Kanban has no explicitly defined roles. However, there are some typical responsibilities and related naming conventions.

As mentioned above, someone has to maintain and order the list the team is pulling the cards from, and elicit the items, just like a product owner. This person is the Service Request Manager.

The team has to identify its WIP limits, decide when to do swarming and in general, organize its own work. The Service Delivery Manager is responsible for facilitating the work of the team.

Since Kanban is an agile framework, it is nice to have an agile coach who can help the team to improve its practices.

Metrics in Kanban

As in other workflows, throughput is a key measurement of efficiency. The throughput defines the amount of value delivered over a period of time. While measuring time is straightforward, measuring the amount of value delivered raises questions. The simplest way is to count the number of cards, a more elaborate approach is to estimate the cards based on complexity, anticipated days, etc.
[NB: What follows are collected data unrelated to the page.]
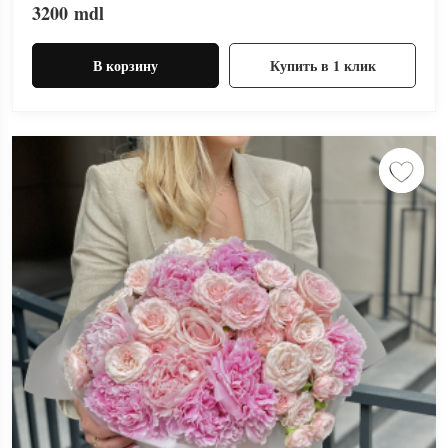
3200
mdl
В корзину
Купить в 1 клик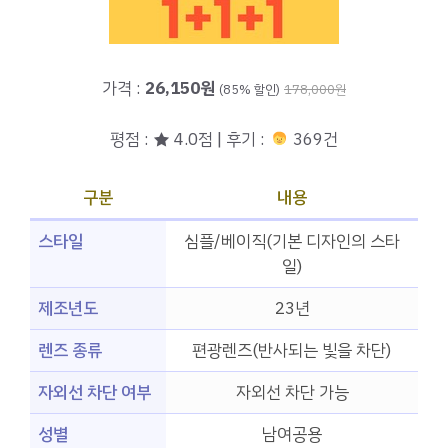
가격 :
26,150원
(85% 할인)
178,000원
평점 : ★ 4.0점 | 후기 :
369건
구분
내용
스타일
심플/베이직(기본 디자인의 스타
일)
제조년도
23년
렌즈 종류
편광렌즈(반사되는 빛을 차단)
자외선 차단 여부
자외선 차단 가능
성별
남여공용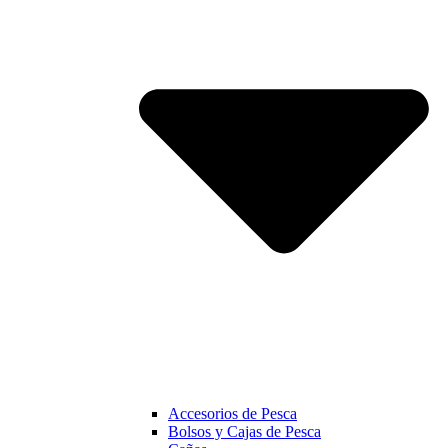
Accesorios de Pesca
Bolsos y Cajas de Pesca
The most important metric which is peculiar to Kanban is cycle time. Cycle time tells the average work in progress time between taking an item into the process and delivering it at the end. Kanban teams are working on increasing their throughput and decreasing their cycle time.

A digital Kanban tool can provide further interesting metrics, such as variance, average waiting time in a stage, longest and shortest waiting times, etc. These can help in identifying the strengths and the weaknesses of the process in place.

Events in Kanban

Even though there are no formal events required, most of the typical agile meetings make sense:

  • Daily meeting is highly beneficial if team members work together;
  • Backlog refinement is a good idea if the team works on delivering a product;
  • Though there are no iterations, a regular retrospective is the ideal way to improve team practices;
  • Though there is no iteration planning, it is good to have an overview of the anticipated deliverables;
  • A review is a great way to share our knowledge and experience when we work on product development.
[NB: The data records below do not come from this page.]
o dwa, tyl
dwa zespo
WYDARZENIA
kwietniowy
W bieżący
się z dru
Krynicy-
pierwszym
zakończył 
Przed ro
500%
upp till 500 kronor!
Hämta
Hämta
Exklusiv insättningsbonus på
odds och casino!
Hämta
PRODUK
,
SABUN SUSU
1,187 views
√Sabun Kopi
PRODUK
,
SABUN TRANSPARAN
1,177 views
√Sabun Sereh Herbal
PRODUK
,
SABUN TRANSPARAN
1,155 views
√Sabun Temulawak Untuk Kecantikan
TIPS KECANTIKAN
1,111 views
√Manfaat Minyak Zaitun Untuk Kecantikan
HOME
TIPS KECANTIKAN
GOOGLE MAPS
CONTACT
Depending on the context of the work, further events may address strategy, evaluating SLAs, etc.

The Benefits of Kanban

As demonstrated above, Kanban is very simple, easy to understand, yet has enormous power in organizing a team’s work, optimizing its flow, improving its transparency. Kanban not only encourages but enforces the ‘stop starting, start finishing‘ principle. The transition to Kanban typically results in significant increase of the team’s throughput.

Since Kanban is not managed in iterations, feedback from the customer is immediate. This makes continuous improvement really continuous.

Kanban and Scrum

The two most popular agile frameworks are Kanban and Scrum. Even though Scrum is far more popular than any other agile frameworks, Kanban and its mutations (e.g. Scrumban) are used by roughly 10-15% of agile teams. The reason of Kanban’s popularity is in its simplicity and universality. The comparison of Scrum and Kanban reveals which are the situations when Kanban outperforms Scrum.

  • Scrum delivers increments in sprints lasting up to a month. This way Scrum couples otherwise potentially independent backlog items into a single increment. Items should not change during the sprint and can only be released when the sprint ends.
  • Kanban delivers its cards independently form each other. Change to one card does not impact others. The service request manager can decide to release “done” items anytime.

This comparison clarifies that Kanban for software development is the right choice when backlog items are independent and their quick delivery matters. With Kanban, continuous delivery becomes truly continuous, every new piece of the solution can go live independently from the rest. When a Scrum team needs to move to continuous delivery, a merged version of Scrum and Kanban is a great choice.